Лермонтова чуть не убили около Тамани контрабандисты. Черному морю он был обязан лучшим рассказом.

Одиссей плыл на корабле «Арго» по этому гостеприимному морю к берегам Колхиды. Марко Поло прошел по его северным берегам в глубь Азии, в царство Великого Могола.

Ученый Паллас застал здесь нетронутые генуэзские города. Молчаливый и застенчивый грек, лейтенант Манганари, снял великолепную карту берегов этого моря.

Матрос Матюшенко поднял восстание на броненосце «Потемкин» и пересекал на нем эти воды. Здесь вырос и воспитался Шмидт. Лев Толстой в Севастополе написал первый в русской литературе правдивый рассказ о солдате.

У Каркинитского залива проходил с армией Фрунзе. Здесь красные части брали Перекоп, а партизанские отряды легендарного Мокроусова захватили Судак.

Я перебрал множество имен. Я понял, что этот густой синий дым подо мной, покрытый озерами солнечного света, — Черное море, — оставил неизгладимый след в сознании многих людей, приучил их к широким горизонтам и смелым обобщениям, породил пытливость, научил видеть, действовать и побеждать.

Но зачем думать о выдающихся людях? Тысячи рыбаков и матросов, выросших у Черного моря, дали стране, ее новой культуре много упорства, любви к свободе и веселья.

В 1920 году Красная Армия стремительно заняла Крым. В этом порыве, я думаю, немалую роль сыграло и Черное море. Оно притягивало, как мощный прозрачный магнит. Оборванные бойцы видели на этих щедрых берегах хотя и несовершенный, но ясный облик будущей страны, ради которой шли умирать, — страны солнца, свободных морей, легкого воздуха и тучных виноградников.

Мы проходили Ялту. Неподвижным каскадом белых домов она лилась в море. Ржавые парки виднелись сверху, как через волнистое стекло.

Воздух вокруг был разной плотности. Он создавал странную игру красок: то они сжимались со всех сторон — и тогда сады делались густо-золотыми, то расплывались — и золото садов едва поблескивало сквозь вечернюю дымку. Солнце садилось на западе в равнину вод. Мы вылетели поздно. Начальник аэропорта в Севастополе даже не хотел нас выпускать.

Солнце садилось, его прямые лучи ударили в стены сиреневых гор и осветили леса, цеплявшиеся за скалы.

Зоя оглянулась и посмотрела на солнце. Над Чатыр-Дагом мы проходили уже в поздние сумерки.

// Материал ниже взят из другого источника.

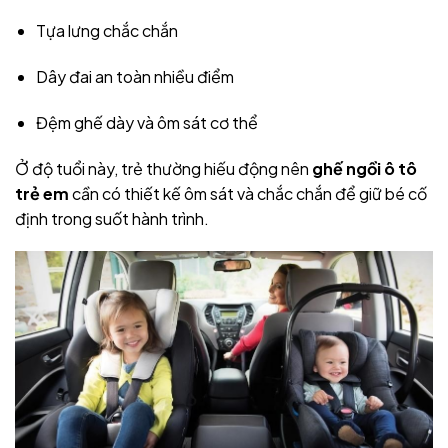
Tựa lưng chắc chắn
Dây đai an toàn nhiều điểm
Đệm ghế dày và ôm sát cơ thể
Ở độ tuổi này, trẻ thường hiếu động nên
ghế ngồi ô tô
trẻ em
cần có thiết kế ôm sát và chắc chắn để giữ bé cố
định trong suốt hành trình.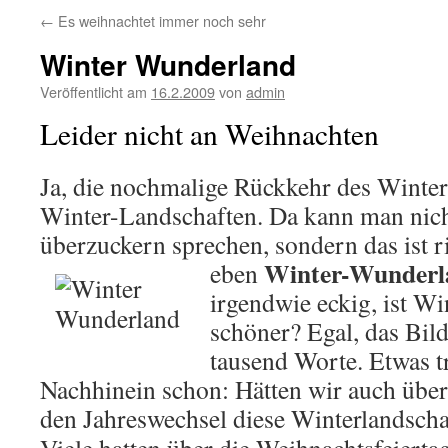
←
Es weihnachtet immer noch sehr
Winter Wunderland
Veröffentlicht am
16.2.2009
von
admin
Leider nicht an Weihnachten
Ja, die nochmalige Rückkehr des Winte
Winter-Landschaften. Da kann man nic
überzuckern sprechen, sondern das ist r
Winter-Wunderl
eben
irgendwie eckig, ist W
schöner? Egal, das Bil
tausend Worte. Etwas t
Nachhinein schon: Hätten wir auch übe
den Jahreswechsel diese Winterlandscha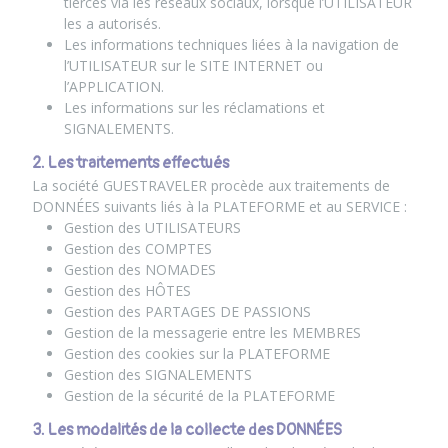
tierces via les réseaux sociaux, lorsque l’UTILISATEUR
les a autorisés.
Les informations techniques liées à la navigation de
l’UTILISATEUR sur le SITE INTERNET ou
l’APPLICATION.
Les informations sur les réclamations et
SIGNALEMENTS.
2. Les traitements effectués
La société GUESTRAVELER procède aux traitements de
DONNÉES suivants liés à la PLATEFORME et au SERVICE :
Gestion des UTILISATEURS
Gestion des COMPTES
Gestion des NOMADES
Gestion des HÔTES
Gestion des PARTAGES DE PASSIONS
Gestion de la messagerie entre les MEMBRES
Gestion des cookies sur la PLATEFORME
Gestion des SIGNALEMENTS
Gestion de la sécurité de la PLATEFORME
3. Les modalités de la collecte des DONNÉES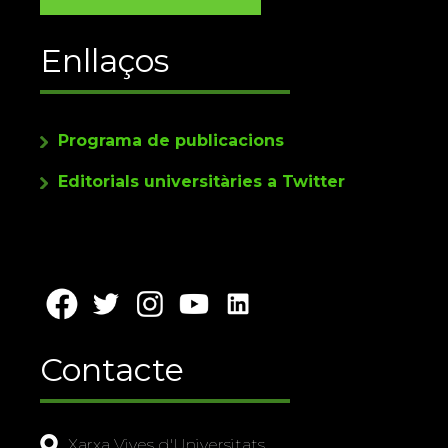
Enllaços
Programa de publicacions
Editorials universitàries a Twitter
Contacte
Xarxa Vives d'Universitats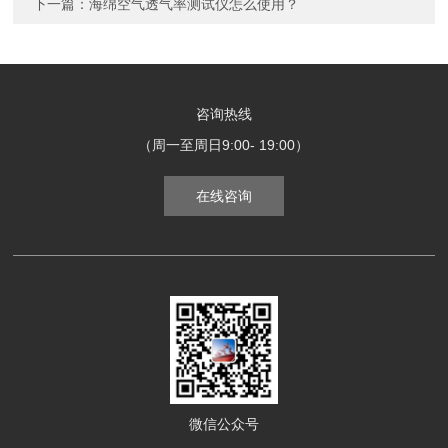
下一篇：
海绵空气透气率测试仪怎么使用？
咨询热线
（周一至周日9:00- 19:00）
在线咨询
微信公众号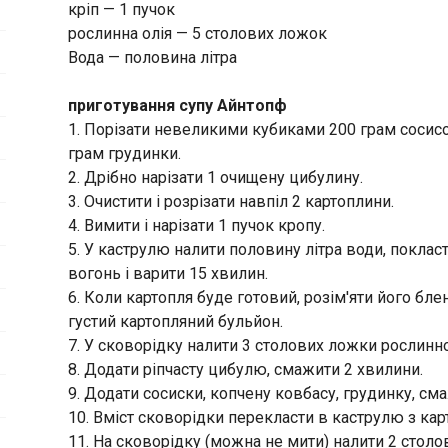
кріп — 1 пучок
рослинна олія — 5 столових ложок
Вода — половина літра
приготування супу Айнтопф
1. Порізати невеликими кубиками 200 грам сосисо
грам грудинки.
2. Дрібно нарізати 1 очищену цибулину.
3. Очистити і розрізати навпіл 2 картоплини.
4. Вимити і нарізати 1 пучок кропу.
5. У каструлю налити половину літра води, поклас
вогонь і варити 15 хвилин.
6. Коли картопля буде готовий, розім'яти його бл
густий картопляний бульйон.
7. У сковорідку налити 3 столових ложки рослинно
8. Додати ріпчасту цибулю, смажити 2 хвилини.
9. Додати сосиски, копчену ковбасу, грудинку, см
10. Вміст сковорідки перекласти в каструлю з ка
11. На сковорідку (можна не мити) налити 2 столов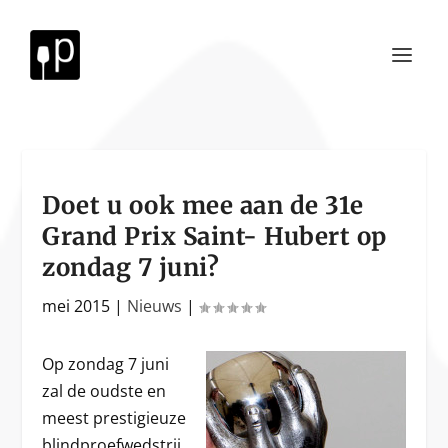
Doet u ook mee aan de 31e
Grand Prix Saint- Hubert op
zondag 7 juni?
mei 2015
|
Nieuws
|
Op zondag 7 juni
zal de oudste en
meest prestigieuze
blindproefwedstrij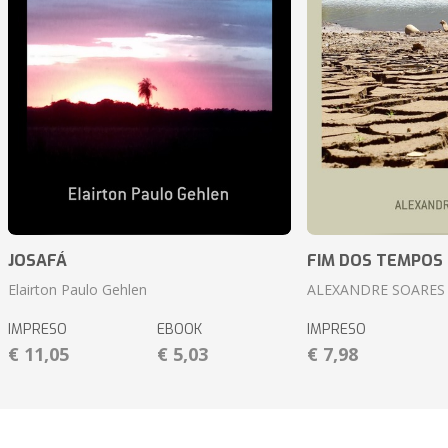
JOSAFÁ
FIM DOS TEMPOS
Elairton Paulo Gehlen
ALEXANDRE SOARES
IMPRESO
EBOOK
IMPRESO
€ 11,05
€ 5,03
€ 7,98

Зоя вела машину напрямик через горы, стараясь выиграть время.

Нас начало болтать. С северо-востока порывами задувал ветер. От ветра машина трепетала, как лист бумаги. В кабине стало холодно и темно.

Я еще различал вдали светлую полосу моря, но внизу, в ущельях, клубилась тяжелая мгла. Будто черный дым исполинского пожара подымался из земных глубин.

Зоя оглянулась. В глубоком сумраке я увидел только блеск ее зубов. Она улыбнулась, чтобы ободрить меня. Но меня давно охватило безразличие полета — состояние, обычное на больших высотах.

Смотреть наружу не было смысла — тьма ночи находила все более густыми волнами. Так прошло около получаса. Потом внизу проплыла горсть тусклых огней. Мы, очевидно, проходили над Судаком. По виду огней я понял, что Зоя набрала большую высоту, и догадался, что сейчас мы будем брать Кара-Даг.